Mr Straw said it was "imperative" that Mr Nadir return to Britain to face the "serious fraud offences" of which he was accused.
That was the way Mr Nadir - who allegedly jumped bail four years ago and fled to northern Cyprus - should seek to clear his name if he believed he had the evidence to do so, said Mr Straw.
"He has nothing to fear from British justice."
The Home Secretary was responding to remarks by Mr Nadir that he would consider returning to this country providing the Prime Minister promised he would not be arrested.
Mr Nadir also demanded a public inquiry into allegations surrounding his collapsed Polly Peck empire. He fled to Cyprus in 1993 when his business became the centre of a Serious Fraud Office investigation.

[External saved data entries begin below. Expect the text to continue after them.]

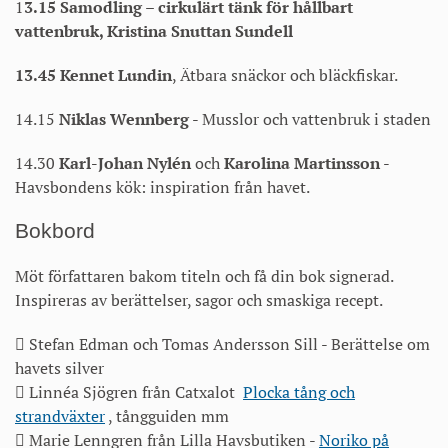
1
3.15 Samodling – cirkulärt tänk för hållbart
vattenbruk, Kristina Snuttan Sundell
13.45 Kennet Lundin
, Ätbara snäckor och bläckfiskar.
14.15
Niklas Wennberg
- Musslor och vattenbruk i staden
14.30
Karl-Johan Nylén
och
Karolina Martinsson
-
Havsbondens kök: inspiration från havet.
Bokbord
Möt författaren bakom titeln och få din bok signerad.
Inspireras av berättelser, sagor och smaskiga recept.
 Stefan Edman och Tomas Andersson Sill - Berättelse om
havets silver
 Linnéa Sjögren från Catxalot
Plocka tång och
strandväxter
, tångguiden mm
 Marie Lenngren från Lilla Havsbutiken -
Noriko på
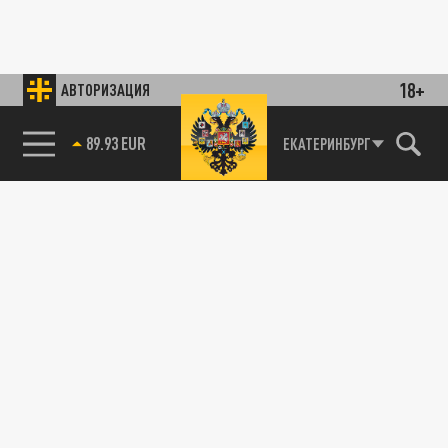
18+
АВТОРИЗАЦИЯ
89.93 EUR
ЕКАТЕРИНБУРГ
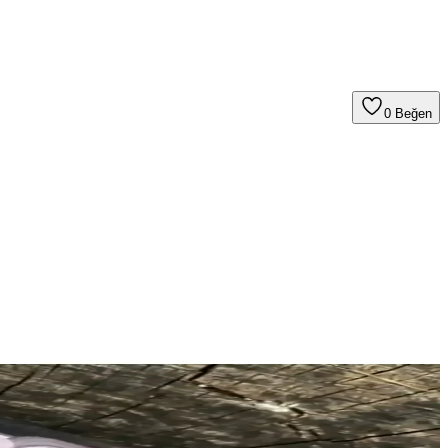
0
Beğen
e dayanıklılık sağlanır.
rları hediye seçiminde önemli rol oynar.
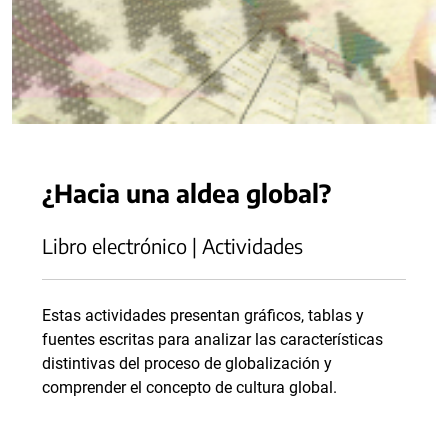
¿Hacia una aldea global?
Libro electrónico | Actividades
Estas actividades presentan gráficos, tablas y
fuentes escritas para analizar las características
distintivas del proceso de globalización y
comprender el concepto de cultura global.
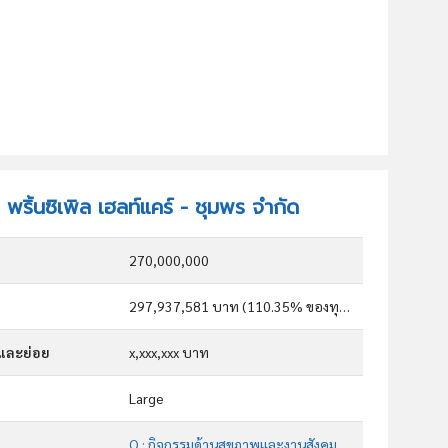
 พริ้นซิเพิล เฮลท์แคร์ - ชุมพร จำกัด
270,000,000
297,937,581 บาท (110.35% ของทุน)
กและย่อย
x,xxx,xxx บาท
Large
Q : กิจกรรมด้านสุขภาพและงานสังคมสงเคราะห์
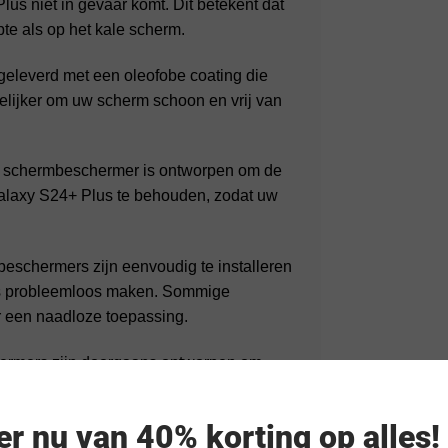
s niet in gevaar komt. Dit betekent dat
te als op het kale scherm.
geleverd met een oleofobe coating die
elijker om uw scherm schoon en vrij van
n schermbeschermer is ontworpen om de
laxy S24+ Plus te behouden, zodat uw
beschermers zijn eenvoudig te installeren
oces probleemloos maken. Sommige
or een naadloze toepassing.
hermers zijn doorgaans ontworpen om
esjes, waardoor de kans op
eer nu van 40% korting op alles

Charges were brought against him but he never went to trial, leaving the allegations outstanding.
Mr Nadir told BBC Radio 4's Today programme: "I will be asking again, like numerous people have asked in Britain during the years I was there, that the new British government now will be sufficiently brave to clear this matter.
"And the request that I will be putting in again today is that Mr Blair can ask whether he is going to have a public inquiry.
"I cannot emphasise strongly enough the relevance of a public inquiry."
He added: "If I have an assurance to the government of Turkey that I will not be arrested, if I could have a guarantee government to government, I would be delighted to come back with a definite undertaking that there will be a public inquiry."
Pressed on why he had not stayed in Britain to face the charges, Mr Nadir suggested there had been impropriety in the way the matter was handled, and claimed there had been a "conspiracy".
Mr Nadir later told a news conference in Istanbul that he was preparing to take Britain to court over the collapse of his Polly Peck empire.
"Cases are ready against the British government and its various organs that have committed crimes," he said.